Bordeaux in Tetra Pak with a straw

Bordeaux , Tetra Pak, Boisset, Cordier, French Rabbit News Wine News http://decanter.media.ipcdigital.co.uk/11150/000000a63/9c52_orh350w151/Tandem1.gif http://decanter.media.ipcdigital.co.uk/11150/000000a63/f41e/Tandem1.gif
  • Tuesday 11 September 2007

First there came wine in cartons, then plastic bottles and now wine through a straw.

tandem

Tandem wine, packaged in shiny recyclable Tetra Pak cartons, is being tested in Belgian supermarkets by Bordeaux négociant Cordier Mestrezat.

Tetra Pak already makes a carton for Burgundy-based producer Boisset, whose French Rabbit range of Cabernet Sauvignon and other red blends, in jaunty coloured containers, was launched in 2005.

This latest version of the ubiquitous container is in an easy-drinking format. The red, white and rosé wines, priced at €1.25, come with a special straw with four holes around a sealed top that send individual streams of wine onto the tongue, recreating the sensation of drinking from a glass.

The company reports sales of 1,000 units a week in Belgium, and plans to launch Tandem in France and Canada early next year.

Cordier – whose top wine is Château Lafite 2000 at €1500 a bottle – is the first high-end wine producer to put Bordeaux in a box.

Marketing director Vincent Bonhur knows that convincing the French on the merits of Bordeaux-to-go will be no easy task: ‘In France, the wine market is still very traditional’, he says.

News of the developments was greeted with a mixed reception. Venerable London merchant Berry Bros & Rudd was unimpressed. ‘I don’t think it is a hugely good idea. It brings wine to the level of fruit juices and you don’t want to bring young people into wine in that way,’ a spokesman said.

Anthony Rose, wine correspondent for UK newspaper the Independent, was more enthusiastic. ‘The wine trade needs to encourage young people to come into wine and trade up.
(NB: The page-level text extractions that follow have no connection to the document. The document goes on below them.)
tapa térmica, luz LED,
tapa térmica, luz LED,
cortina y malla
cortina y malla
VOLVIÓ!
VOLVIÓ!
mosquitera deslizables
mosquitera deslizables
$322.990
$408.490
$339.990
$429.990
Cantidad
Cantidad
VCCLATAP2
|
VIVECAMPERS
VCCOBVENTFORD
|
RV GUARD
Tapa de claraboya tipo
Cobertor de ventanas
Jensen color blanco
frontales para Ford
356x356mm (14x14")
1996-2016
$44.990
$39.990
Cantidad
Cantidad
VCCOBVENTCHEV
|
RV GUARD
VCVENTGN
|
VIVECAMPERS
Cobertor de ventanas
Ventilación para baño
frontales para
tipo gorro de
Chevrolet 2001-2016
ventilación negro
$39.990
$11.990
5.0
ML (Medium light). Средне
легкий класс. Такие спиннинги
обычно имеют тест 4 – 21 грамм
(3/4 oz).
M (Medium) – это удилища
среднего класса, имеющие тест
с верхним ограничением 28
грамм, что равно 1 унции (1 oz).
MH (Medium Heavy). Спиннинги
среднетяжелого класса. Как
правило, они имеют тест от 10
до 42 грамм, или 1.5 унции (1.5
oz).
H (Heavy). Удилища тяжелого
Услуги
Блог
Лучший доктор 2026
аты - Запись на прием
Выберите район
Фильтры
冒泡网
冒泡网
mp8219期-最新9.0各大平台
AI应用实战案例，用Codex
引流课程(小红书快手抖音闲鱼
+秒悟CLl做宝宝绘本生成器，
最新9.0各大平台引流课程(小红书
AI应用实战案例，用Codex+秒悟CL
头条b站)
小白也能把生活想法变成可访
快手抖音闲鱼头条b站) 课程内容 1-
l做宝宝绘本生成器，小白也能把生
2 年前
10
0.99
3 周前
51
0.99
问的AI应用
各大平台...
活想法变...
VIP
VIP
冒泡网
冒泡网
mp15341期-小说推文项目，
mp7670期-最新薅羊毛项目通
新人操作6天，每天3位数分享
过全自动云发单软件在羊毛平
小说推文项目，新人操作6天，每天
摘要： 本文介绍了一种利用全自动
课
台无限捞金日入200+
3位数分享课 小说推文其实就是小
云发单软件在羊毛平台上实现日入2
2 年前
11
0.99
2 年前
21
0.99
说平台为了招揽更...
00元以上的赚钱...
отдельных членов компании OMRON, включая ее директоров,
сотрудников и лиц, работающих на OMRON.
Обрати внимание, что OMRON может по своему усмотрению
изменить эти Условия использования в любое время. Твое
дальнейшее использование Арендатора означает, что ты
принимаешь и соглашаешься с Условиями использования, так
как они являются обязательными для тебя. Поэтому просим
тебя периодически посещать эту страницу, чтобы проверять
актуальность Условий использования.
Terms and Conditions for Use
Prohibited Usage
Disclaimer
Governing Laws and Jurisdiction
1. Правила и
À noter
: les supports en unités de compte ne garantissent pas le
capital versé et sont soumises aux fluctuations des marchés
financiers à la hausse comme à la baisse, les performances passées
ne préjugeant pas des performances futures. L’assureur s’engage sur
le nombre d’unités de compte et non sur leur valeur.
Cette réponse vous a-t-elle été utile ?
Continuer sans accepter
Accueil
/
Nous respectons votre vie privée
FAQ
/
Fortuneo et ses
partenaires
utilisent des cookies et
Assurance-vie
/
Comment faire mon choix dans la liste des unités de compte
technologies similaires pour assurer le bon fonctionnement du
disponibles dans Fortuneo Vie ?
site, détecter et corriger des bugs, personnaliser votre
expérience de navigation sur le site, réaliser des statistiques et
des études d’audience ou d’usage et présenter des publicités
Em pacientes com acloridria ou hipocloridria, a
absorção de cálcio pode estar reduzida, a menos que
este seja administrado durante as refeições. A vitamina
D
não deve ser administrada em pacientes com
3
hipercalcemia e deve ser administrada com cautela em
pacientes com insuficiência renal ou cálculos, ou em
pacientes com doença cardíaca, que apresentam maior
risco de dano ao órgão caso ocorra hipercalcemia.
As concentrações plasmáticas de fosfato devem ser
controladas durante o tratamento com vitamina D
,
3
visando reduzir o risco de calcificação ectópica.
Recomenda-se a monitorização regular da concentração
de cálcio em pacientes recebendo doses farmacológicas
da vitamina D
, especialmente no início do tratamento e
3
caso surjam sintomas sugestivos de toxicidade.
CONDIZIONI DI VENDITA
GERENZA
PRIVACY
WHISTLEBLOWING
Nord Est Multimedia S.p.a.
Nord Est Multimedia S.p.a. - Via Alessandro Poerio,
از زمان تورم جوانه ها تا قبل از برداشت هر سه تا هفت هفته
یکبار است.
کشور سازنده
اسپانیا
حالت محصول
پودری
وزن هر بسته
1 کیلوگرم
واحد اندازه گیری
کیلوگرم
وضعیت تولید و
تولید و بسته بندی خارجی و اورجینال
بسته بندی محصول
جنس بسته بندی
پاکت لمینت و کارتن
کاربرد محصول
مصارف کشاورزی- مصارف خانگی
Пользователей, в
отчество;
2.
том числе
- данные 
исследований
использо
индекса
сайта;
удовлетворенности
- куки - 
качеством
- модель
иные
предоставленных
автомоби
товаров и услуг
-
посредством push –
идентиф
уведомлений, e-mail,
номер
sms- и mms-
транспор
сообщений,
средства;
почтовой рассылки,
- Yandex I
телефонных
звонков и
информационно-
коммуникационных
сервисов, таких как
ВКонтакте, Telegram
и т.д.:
So long as it's quality wine, selling it in a carton with a straw is one way to encourage newcomers, who may otherwise just drink alcopops, to try wine instead.’

The shift towards more exotic packaging has supporters even among top Bordeaux properties. ‘Normally I’m a traditionalist’, said Michel Raymond, cellar master at Bordeaux Château Lagrange. ‘But if it works, why not?’